CANIJA

Al menos hoy tienes un alivio, no pensar “¿qué me pongo?”. La camiseta blanca de algodón de cuello azul a la caja con rayas azules en los hombros, el picajoso chándal de espuma, el negativo de la camiseta, azul con las rayas laterales blancas y los tenis, te esperan a los pies de la cama. Tú misma, la noche anterior, los dejaste allí preparados. 

                  Aunque la clase y la profesora te gustan, este mes estás asustada. Te encantaría estar enferma los días de gimnasia. 

                  Sabes que no te saldrá, te caerás, te harás daño y, por si fuera poco serás el hazmerreír de tus compañeros fisgones, arracimados clandestinamente en las pequeñas ventanas, espiando el gimnasio de las niñas. 

                  Con escasa biografía, trece para catorce años a finales del frío enero, e irrisoria corporeidad:

    —¡Niña!, ¿vendes pantalón o compras carne? —como te grita el soldado de guardia desde su garita en el cuartel por el que pasas cada mañana, estás por primera vez en un grupo mixto de un instituto público, como querías, después de cursar Primaria en un colegio de niñas de monjas. Un saco menudo de complejos, inseguridad y timidez, en un planeta revoltoso de risas sin filtros ni empatía.

 

Por la noche, te acuestas inquieta. Mañana otra vez, inmóvil, estaréis frente a frente. No podrás esconderte ni ir retrocediendo con disimulo hasta el último lugar de la fila como otras veces has hecho. Cuando oigas tu nombre, deberás ir corriendo hacia él para superarlo en dos saltos —interior-exterior—. Esta vez, además, pondrá nota al ejercicio.

 

Junto a tus compañeras, sentadas alrededor del gimnasio, pegadas a las espalderas, observas el movimiento de tu camiseta a la altura de tu pecho incipiente impulsado por el tan tan de tu corazón.

                  La profesora, lista alfabética en mano y silbato en los labios, marca los tiempos del camino hacia el tormento. Con temblor de piernas y las palmas de las manos húmedas por el sudor, te levantas cuando oyes tu nombre con gran esfuerzo, como si unos grilletes te anclaran por los tobillos al suelo.

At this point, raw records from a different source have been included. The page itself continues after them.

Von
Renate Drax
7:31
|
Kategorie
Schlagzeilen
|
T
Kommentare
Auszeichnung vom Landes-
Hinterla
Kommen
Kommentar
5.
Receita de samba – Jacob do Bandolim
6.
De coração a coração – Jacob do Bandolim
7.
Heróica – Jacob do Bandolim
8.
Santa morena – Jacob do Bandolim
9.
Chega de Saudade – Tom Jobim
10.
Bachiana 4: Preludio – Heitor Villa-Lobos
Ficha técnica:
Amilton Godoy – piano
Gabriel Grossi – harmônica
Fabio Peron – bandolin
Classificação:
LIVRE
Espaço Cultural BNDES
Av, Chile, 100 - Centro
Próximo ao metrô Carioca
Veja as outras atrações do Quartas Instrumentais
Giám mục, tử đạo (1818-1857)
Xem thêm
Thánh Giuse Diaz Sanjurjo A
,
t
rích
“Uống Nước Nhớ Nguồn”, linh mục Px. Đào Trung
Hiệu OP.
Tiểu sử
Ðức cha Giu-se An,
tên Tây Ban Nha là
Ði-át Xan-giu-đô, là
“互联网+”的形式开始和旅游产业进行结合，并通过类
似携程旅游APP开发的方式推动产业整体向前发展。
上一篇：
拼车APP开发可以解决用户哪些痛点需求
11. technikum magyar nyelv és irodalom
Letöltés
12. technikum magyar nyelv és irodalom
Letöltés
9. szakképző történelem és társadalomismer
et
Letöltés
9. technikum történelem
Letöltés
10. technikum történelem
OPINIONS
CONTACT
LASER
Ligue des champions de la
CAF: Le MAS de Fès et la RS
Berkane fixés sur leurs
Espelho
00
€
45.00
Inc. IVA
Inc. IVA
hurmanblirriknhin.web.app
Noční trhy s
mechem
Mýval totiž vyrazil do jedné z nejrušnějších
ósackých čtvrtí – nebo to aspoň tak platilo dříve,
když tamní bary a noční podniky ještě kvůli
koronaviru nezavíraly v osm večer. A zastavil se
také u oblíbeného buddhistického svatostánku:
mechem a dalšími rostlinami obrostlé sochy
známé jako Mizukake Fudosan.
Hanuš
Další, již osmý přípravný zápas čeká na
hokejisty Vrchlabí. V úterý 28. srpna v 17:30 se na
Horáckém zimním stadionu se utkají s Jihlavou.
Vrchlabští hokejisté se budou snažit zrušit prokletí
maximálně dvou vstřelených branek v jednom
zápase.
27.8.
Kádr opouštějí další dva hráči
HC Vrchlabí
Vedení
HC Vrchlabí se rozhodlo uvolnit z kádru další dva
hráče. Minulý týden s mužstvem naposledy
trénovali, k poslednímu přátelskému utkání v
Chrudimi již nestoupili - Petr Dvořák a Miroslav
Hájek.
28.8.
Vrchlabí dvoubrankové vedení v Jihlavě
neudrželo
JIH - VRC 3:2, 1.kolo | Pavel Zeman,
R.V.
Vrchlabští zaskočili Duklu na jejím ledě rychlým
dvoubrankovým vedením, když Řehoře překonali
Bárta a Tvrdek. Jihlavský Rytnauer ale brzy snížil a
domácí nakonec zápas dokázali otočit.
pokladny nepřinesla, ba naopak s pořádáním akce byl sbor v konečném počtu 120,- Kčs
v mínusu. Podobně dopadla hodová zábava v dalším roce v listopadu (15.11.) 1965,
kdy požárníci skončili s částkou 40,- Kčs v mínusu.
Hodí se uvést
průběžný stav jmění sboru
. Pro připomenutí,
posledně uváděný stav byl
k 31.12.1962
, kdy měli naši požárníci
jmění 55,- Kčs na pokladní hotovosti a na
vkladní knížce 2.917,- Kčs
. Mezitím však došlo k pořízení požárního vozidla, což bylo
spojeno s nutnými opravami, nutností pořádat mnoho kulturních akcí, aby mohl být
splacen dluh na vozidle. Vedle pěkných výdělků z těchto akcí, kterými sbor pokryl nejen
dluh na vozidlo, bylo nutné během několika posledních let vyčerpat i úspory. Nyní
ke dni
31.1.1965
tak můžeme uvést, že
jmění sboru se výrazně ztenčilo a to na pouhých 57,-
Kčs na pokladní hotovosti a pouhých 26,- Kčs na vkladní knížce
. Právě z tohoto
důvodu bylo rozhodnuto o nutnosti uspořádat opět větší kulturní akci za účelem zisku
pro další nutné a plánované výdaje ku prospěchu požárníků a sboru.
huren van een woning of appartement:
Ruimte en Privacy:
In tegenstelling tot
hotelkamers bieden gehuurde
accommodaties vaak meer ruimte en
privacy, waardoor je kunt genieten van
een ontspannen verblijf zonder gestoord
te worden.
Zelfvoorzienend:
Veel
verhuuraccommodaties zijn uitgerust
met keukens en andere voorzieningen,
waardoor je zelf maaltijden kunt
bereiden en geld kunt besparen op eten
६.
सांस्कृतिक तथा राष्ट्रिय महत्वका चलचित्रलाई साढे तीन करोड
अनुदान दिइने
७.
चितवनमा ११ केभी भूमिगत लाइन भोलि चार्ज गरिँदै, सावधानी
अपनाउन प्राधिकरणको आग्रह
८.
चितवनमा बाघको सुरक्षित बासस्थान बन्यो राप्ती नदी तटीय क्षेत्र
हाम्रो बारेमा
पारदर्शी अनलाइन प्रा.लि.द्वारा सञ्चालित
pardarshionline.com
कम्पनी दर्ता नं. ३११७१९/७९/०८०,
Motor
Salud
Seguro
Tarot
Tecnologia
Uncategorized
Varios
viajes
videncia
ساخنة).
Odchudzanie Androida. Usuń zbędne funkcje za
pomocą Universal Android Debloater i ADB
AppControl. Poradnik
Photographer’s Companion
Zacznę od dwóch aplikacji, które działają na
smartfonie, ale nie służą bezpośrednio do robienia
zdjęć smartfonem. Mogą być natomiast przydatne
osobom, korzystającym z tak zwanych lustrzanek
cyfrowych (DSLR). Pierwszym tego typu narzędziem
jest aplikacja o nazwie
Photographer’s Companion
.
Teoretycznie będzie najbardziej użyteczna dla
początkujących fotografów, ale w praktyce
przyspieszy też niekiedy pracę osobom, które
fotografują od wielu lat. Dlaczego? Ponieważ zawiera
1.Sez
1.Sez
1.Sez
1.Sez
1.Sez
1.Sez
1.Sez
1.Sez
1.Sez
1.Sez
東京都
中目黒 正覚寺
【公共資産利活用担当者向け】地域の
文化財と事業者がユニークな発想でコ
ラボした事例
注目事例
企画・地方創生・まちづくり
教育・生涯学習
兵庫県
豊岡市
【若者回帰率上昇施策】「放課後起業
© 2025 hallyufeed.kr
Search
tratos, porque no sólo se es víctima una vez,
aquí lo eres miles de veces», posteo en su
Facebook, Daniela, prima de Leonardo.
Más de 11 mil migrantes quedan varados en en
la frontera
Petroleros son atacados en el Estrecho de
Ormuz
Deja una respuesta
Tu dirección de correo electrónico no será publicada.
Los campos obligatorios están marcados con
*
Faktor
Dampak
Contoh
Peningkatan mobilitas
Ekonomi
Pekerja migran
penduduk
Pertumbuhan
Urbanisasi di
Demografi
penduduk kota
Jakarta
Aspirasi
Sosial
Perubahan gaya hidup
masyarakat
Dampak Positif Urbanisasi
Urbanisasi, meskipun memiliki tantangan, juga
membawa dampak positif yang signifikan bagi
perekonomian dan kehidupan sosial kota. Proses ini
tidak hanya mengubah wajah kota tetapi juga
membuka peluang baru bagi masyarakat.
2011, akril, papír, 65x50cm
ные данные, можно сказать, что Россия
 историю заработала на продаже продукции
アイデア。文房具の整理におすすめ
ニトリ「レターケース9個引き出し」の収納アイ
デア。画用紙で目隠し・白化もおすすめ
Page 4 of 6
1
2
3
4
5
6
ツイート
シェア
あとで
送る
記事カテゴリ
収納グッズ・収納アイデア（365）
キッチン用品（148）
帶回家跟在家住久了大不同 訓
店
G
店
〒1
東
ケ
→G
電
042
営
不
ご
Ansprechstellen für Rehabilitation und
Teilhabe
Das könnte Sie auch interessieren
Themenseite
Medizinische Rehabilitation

                  Esto no se parece en nada al juego de salto a piola del recreo, ni al churre media mosque, que tanto te divertía en el colegio, en el que subías de un salto encima de las compañeras amochadas en fila como un largo dragón chino, tantas veces prohibido por las monjas. 

 

Con movimientos a cámara lenta, inútilmente retrasas el momento, pero te toca saltar. Emprendes una carrera insegura que anticipa el fracaso. Muy cerca del aparato, el ruido del trampolín de madera al chocar con el plinto piramidal, armado con los seis cajones, te paraliza en tu primer intento fallido.

                  Con sus gafas de sol de piloto de monturas doradas y cristales marrones, la profesora sentada en un lateral del gimnasio, mascando chicle, te indica que realices el segundo intento. Caminando lentamente te diriges al punto de inicio, te das la vuelta y armándote de valor, en volumen extremadamente bajo, pero audible dices:

                  —No lo hago… —El silencio inunda la sala. —No eres conocida por comportarte con desfachatez ni insolencia, todo lo contrario. La profesora insiste, pero tú repites:

                  —No —cabizbaja te sientas contra la espaldera. Enseñando con sonrisa sardónica su prominente dentadura, la profesora se muestra sorprendida por tu inusual arranque de personalidad y determinación en una actitud hasta entonces nunca manifiesta.

                  —Menuda sorpresa… —y anota algo en su bloc. Por fin, suena el silbato para el siguiente de la lista.

Estás deseando salir de allí, perder de vista la odiosa pirámide truncada y volver a los ejercicios de gimnasia que si disfrutas.

 

En esa clase un miedo te ha vencido, pero le has ganado a otro. Lo leíste en la mirada oculta tras los cristales de pera de las gafas de sol de la profesora cuando te negaste a saltar. Después de todo, no está nada mal para una tímida canija.